• _Problem description_:
Reproduce the article below about Bradley Wiggins and his Tour de France win word for word, from start to finish.

• _Text shown_:
Published On: Wed, Jul 25th, 2012

Guilty Until Proven Innocent: Why Tour De France Winner, Bradley Wiggins, Has Already Claimed He’s Clean

Bradley Wiggins became the first English rider to claim cycling’s top prize as the 2012 Tour De France Winner. Not content with his win in Paris this past Sunday, Wiggins will be on his home turf of London where he’s seeking to win his fourth road racing gold at the 2012 Summer Olympics in London. But, Wiggins already went on the record during the race that he was clean of the pernicious drugs that have dominated the sport for the last decade.

In the middle of the stunning win that saw him atop the highest podium in Paris on Sunday, an Op-Ed in the UK’s Guardian Newspaper appeared on July 13th, authored by Wiggins and defending his record as a clean rider. Why was he writing what amounts to a defense, even as he hadn’t tested postitive or been accused of anything? Because the sport of cycling has been so corrupted over the last decade, a winning rider is guilty until proven innocent.

• _Supplied information_:

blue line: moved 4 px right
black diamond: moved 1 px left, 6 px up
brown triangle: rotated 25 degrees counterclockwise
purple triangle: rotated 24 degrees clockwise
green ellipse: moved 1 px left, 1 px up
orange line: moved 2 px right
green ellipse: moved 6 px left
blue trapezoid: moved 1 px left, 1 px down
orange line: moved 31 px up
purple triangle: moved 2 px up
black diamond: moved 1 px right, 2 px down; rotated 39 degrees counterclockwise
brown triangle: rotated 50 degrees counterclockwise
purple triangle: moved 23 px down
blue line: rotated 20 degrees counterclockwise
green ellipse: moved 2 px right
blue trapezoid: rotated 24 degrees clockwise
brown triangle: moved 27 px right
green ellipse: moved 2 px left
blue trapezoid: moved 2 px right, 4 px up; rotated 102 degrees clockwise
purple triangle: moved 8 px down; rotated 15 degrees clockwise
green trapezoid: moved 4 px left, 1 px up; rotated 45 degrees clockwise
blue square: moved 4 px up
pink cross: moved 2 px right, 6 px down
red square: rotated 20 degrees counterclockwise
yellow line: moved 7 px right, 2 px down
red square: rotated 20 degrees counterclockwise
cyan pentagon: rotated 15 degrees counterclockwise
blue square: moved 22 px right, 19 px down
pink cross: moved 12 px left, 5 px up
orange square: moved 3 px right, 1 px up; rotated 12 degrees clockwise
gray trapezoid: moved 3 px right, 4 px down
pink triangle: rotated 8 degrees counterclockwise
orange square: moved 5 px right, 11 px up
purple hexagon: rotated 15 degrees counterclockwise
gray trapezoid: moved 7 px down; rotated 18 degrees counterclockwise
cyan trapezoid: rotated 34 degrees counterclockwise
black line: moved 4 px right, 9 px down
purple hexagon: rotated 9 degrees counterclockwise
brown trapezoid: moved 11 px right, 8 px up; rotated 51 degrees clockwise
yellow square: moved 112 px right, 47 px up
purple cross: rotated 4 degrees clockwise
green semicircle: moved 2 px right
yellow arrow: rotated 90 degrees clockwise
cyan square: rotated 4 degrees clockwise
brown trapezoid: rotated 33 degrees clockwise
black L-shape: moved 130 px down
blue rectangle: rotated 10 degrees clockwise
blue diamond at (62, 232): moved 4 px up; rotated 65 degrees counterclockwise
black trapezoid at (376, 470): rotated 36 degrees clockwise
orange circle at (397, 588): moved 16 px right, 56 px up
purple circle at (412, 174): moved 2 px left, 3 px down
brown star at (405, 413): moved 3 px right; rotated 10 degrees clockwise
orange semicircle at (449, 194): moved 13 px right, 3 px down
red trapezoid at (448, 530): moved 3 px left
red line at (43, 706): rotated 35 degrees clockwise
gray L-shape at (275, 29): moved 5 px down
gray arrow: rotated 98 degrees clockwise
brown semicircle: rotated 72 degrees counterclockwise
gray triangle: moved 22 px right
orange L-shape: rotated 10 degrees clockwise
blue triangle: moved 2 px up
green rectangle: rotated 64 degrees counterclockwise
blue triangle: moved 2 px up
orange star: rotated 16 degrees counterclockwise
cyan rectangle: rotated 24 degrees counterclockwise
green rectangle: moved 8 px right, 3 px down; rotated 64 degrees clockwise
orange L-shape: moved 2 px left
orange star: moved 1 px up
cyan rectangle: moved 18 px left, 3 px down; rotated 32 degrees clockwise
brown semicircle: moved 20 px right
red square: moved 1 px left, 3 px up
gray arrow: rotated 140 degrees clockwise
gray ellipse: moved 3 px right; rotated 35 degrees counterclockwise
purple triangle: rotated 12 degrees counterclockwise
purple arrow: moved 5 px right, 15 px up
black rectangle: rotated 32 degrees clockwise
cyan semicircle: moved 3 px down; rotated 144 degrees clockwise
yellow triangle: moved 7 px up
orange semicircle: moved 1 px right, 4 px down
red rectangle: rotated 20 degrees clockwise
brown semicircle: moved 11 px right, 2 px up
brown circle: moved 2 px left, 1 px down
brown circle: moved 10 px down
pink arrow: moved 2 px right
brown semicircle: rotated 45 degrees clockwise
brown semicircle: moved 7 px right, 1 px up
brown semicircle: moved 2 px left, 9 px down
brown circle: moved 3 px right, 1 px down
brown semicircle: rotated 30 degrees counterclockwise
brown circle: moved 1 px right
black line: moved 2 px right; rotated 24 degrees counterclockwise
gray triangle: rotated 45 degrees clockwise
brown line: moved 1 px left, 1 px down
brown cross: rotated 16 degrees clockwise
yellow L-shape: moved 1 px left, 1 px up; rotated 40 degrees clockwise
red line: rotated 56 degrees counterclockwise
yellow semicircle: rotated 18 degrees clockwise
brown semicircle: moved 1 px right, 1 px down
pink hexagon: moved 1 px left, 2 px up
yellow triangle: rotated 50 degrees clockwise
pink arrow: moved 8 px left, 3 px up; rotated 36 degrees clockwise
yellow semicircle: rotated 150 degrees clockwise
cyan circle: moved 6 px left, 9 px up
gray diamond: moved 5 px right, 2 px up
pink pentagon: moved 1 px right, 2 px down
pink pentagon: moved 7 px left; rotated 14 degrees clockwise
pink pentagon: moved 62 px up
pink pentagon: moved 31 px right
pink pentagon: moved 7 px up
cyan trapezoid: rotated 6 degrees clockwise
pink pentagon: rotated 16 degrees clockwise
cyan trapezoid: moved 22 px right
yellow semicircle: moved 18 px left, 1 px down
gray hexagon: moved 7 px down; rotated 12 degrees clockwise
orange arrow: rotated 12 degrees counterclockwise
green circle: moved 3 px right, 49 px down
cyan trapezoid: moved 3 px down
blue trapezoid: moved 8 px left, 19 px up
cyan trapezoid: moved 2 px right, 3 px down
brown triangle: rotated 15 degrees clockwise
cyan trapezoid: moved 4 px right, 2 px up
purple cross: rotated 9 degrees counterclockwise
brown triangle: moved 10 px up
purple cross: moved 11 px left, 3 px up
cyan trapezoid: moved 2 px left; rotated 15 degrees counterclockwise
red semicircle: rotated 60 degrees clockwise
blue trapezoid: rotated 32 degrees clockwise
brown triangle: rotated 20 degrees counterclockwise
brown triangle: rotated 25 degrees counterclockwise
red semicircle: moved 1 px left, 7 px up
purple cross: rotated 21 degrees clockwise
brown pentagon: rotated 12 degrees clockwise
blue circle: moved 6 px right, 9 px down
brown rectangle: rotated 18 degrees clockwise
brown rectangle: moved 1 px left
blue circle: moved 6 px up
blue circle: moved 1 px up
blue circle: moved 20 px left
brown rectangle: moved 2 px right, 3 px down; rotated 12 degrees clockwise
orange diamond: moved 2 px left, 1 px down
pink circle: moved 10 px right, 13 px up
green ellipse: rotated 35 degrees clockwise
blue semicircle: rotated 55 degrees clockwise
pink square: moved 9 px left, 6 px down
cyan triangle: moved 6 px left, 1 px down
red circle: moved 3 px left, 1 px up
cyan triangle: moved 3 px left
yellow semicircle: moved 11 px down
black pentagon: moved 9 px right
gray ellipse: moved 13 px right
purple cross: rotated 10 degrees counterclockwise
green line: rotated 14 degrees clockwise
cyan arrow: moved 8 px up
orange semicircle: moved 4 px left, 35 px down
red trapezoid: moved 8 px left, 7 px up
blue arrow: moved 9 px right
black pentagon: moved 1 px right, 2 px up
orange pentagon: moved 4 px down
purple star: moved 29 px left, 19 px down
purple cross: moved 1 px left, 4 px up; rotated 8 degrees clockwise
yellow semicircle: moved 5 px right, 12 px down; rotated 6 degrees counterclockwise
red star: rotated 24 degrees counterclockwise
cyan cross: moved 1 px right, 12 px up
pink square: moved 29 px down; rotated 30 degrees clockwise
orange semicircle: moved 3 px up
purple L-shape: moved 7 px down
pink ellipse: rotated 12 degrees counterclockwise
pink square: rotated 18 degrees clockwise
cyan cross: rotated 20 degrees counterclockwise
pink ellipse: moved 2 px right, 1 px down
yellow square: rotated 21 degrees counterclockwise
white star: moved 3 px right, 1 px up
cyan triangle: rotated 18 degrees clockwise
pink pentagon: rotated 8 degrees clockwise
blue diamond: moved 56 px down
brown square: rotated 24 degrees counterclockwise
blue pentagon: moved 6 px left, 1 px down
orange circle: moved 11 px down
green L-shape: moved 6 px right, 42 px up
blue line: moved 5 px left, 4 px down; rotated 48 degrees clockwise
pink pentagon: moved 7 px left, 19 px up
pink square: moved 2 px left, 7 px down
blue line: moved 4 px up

• _The completed task_:
Published On: Wed, Jul 25th, 2012

Guilty Until Proven Innocent: Why Tour De France Winner, Bradley Wiggins, Has Already Claimed He’s Clean

Bradley Wiggins became the first English rider to claim cycling’s top prize as the 2012 Tour De France Winner. Not content with his win in Paris this past Sunday, Wiggins will be on his home turf of London where he’s seeking to win his fourth road racing gold at the 2012 Summer Olympics in London. But, Wiggins already went on the record during the race that he was clean of the pernicious drugs that have dominated the sport for the last decade.

In the middle of the stunning win that saw him atop the highest podium in Paris on Sunday, an Op-Ed in the UK’s Guardian Newspaper appeared on July 13th, authored by Wiggins and defending his record as a clean rider. Why was he writing what amounts to a defense, even as he hadn’t tested postitive or been accused of anything? Because the sport of cycling has been so corrupted over the last decade, a winning rider is guilty until proven innocent.